What to do: Only an exact copy of the lines from the one containing "XM_047166492: 0.34 -> 0.5247" through the last line of the material below belongs in the answer, with no pictures.

##############################

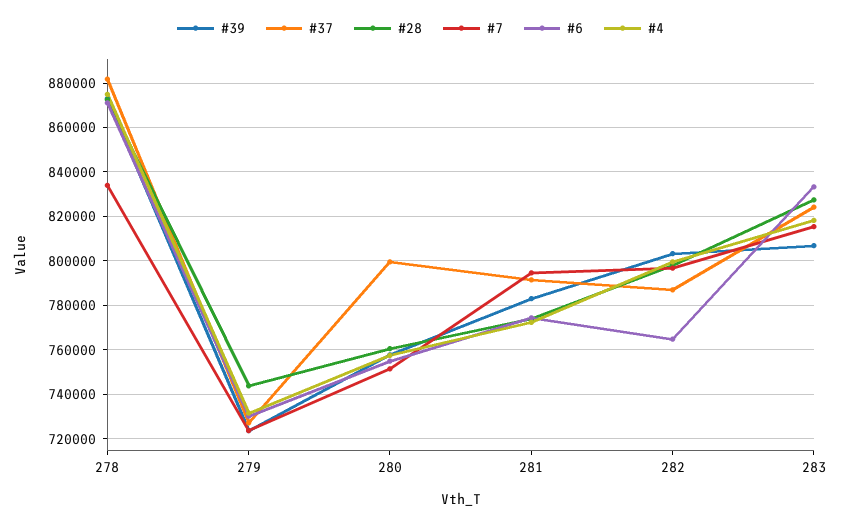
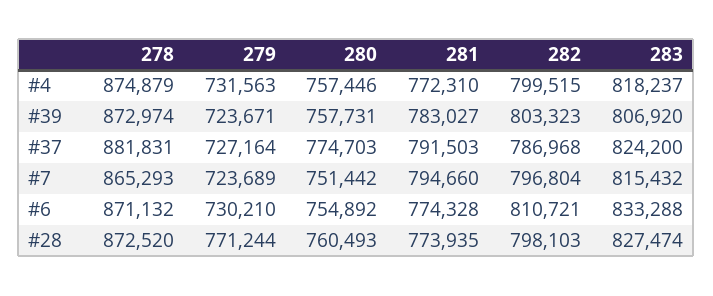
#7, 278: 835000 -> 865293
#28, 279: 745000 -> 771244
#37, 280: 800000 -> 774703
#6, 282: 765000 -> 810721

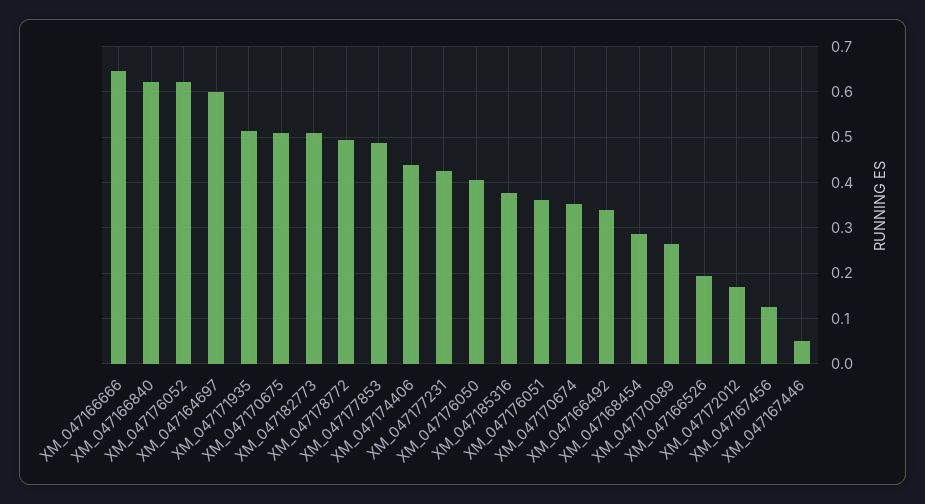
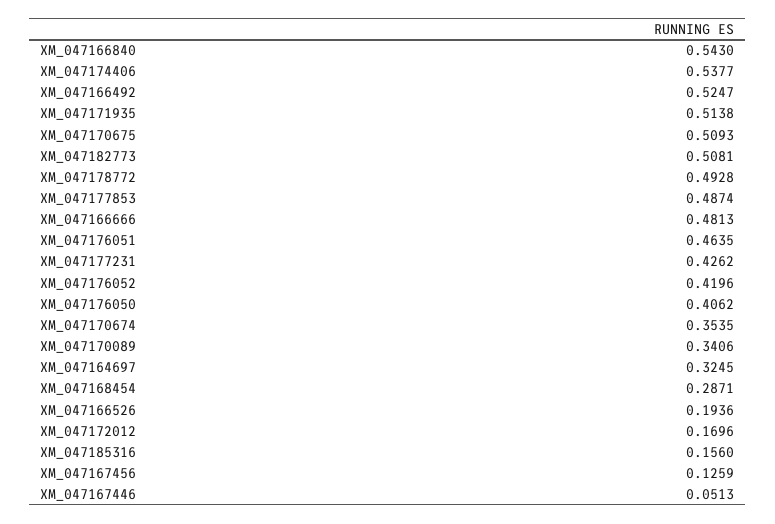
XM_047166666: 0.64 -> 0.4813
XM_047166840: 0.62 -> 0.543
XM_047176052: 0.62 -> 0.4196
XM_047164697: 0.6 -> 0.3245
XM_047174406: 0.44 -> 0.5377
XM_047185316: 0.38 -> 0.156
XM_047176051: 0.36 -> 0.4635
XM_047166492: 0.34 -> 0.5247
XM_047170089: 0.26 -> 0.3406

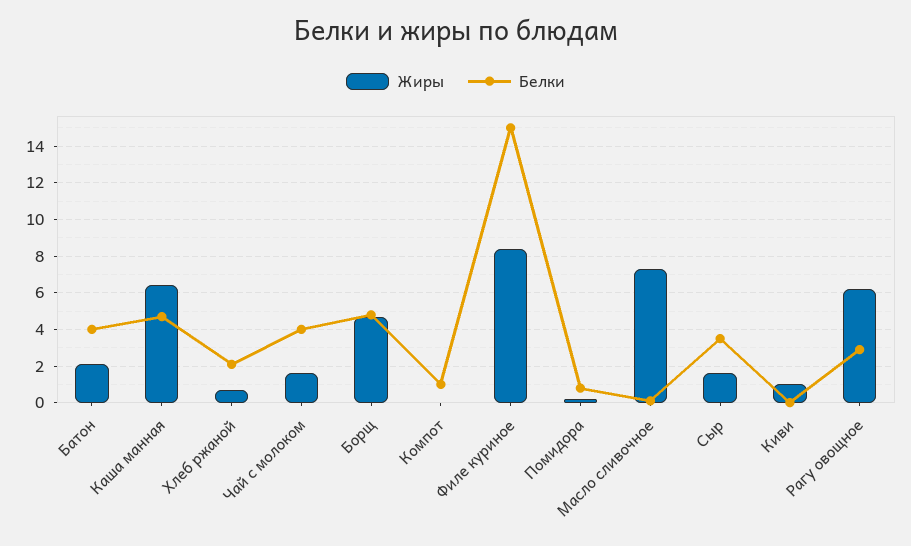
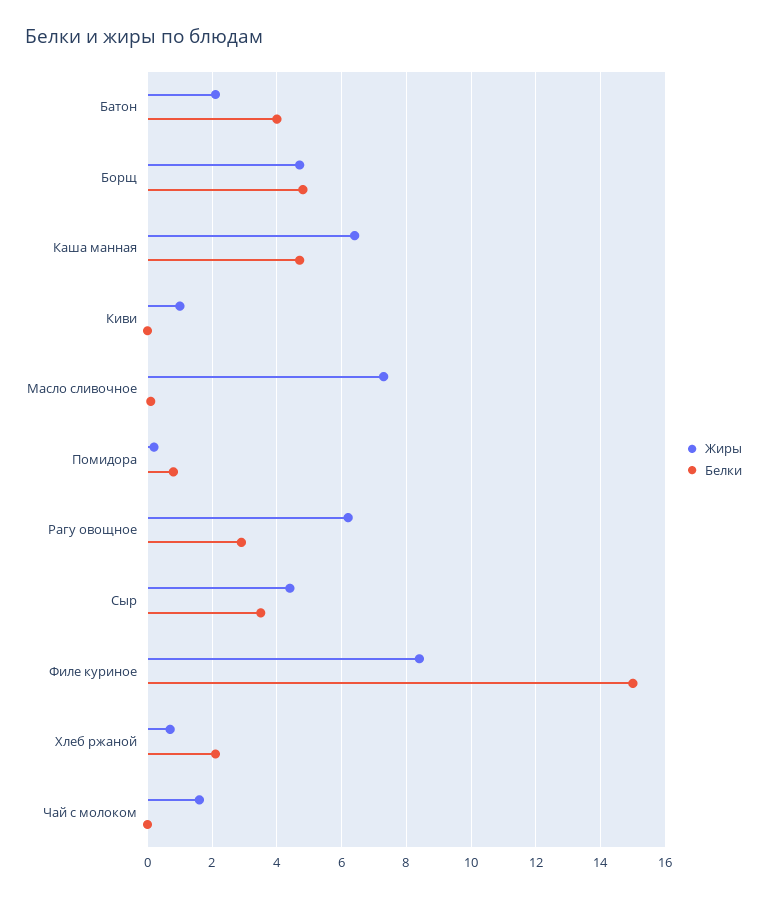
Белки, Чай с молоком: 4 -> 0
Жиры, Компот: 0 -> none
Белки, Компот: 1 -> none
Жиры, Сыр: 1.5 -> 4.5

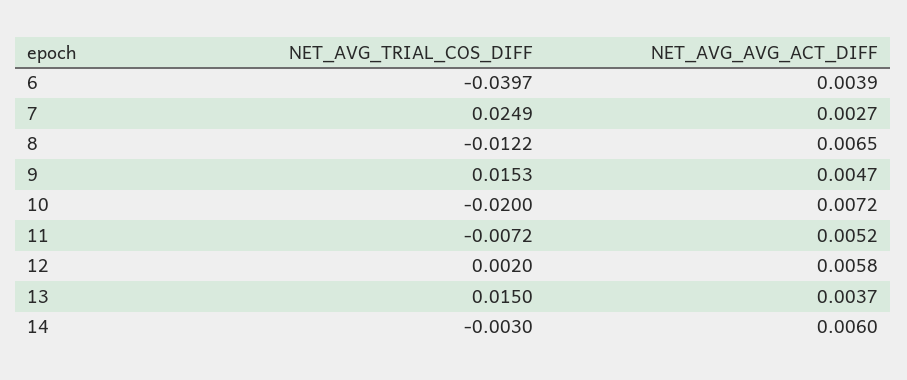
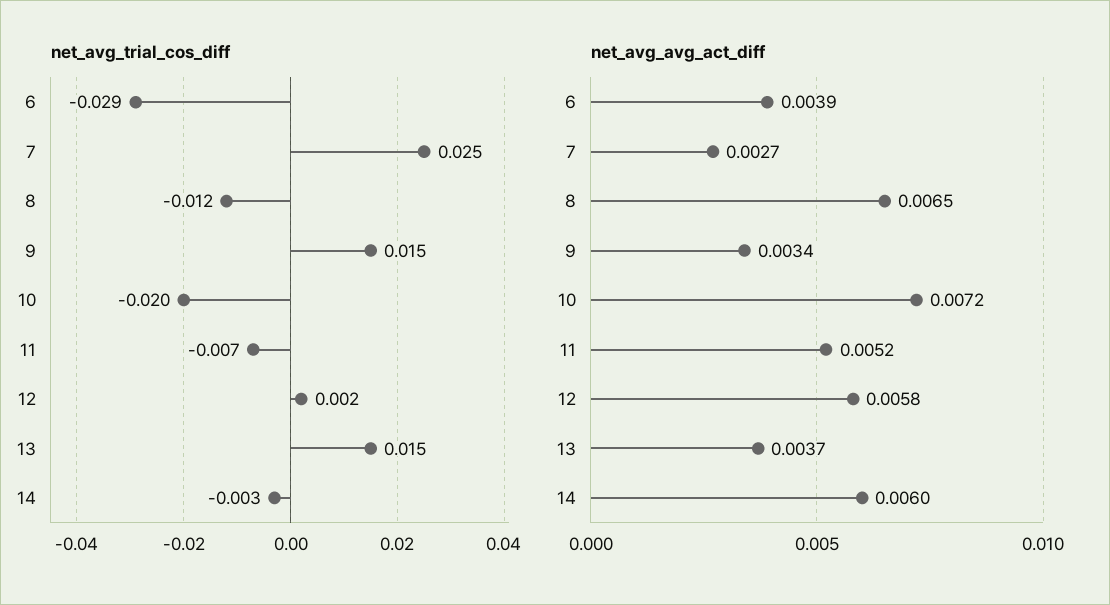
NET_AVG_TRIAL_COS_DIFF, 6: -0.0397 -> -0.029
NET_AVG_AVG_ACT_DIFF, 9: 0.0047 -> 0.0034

##############################

Exercise solution:
XM_047166492: 0.34 -> 0.5247
XM_047170089: 0.26 -> 0.3406

Белки, Чай с молоком: 4 -> 0
Жиры, Компот: 0 -> none
Белки, Компот: 1 -> none
Жиры, Сыр: 1.5 -> 4.5

NET_AVG_TRIAL_COS_DIFF, 6: -0.0397 -> -0.029
NET_AVG_AVG_ACT_DIFF, 9: 0.0047 -> 0.0034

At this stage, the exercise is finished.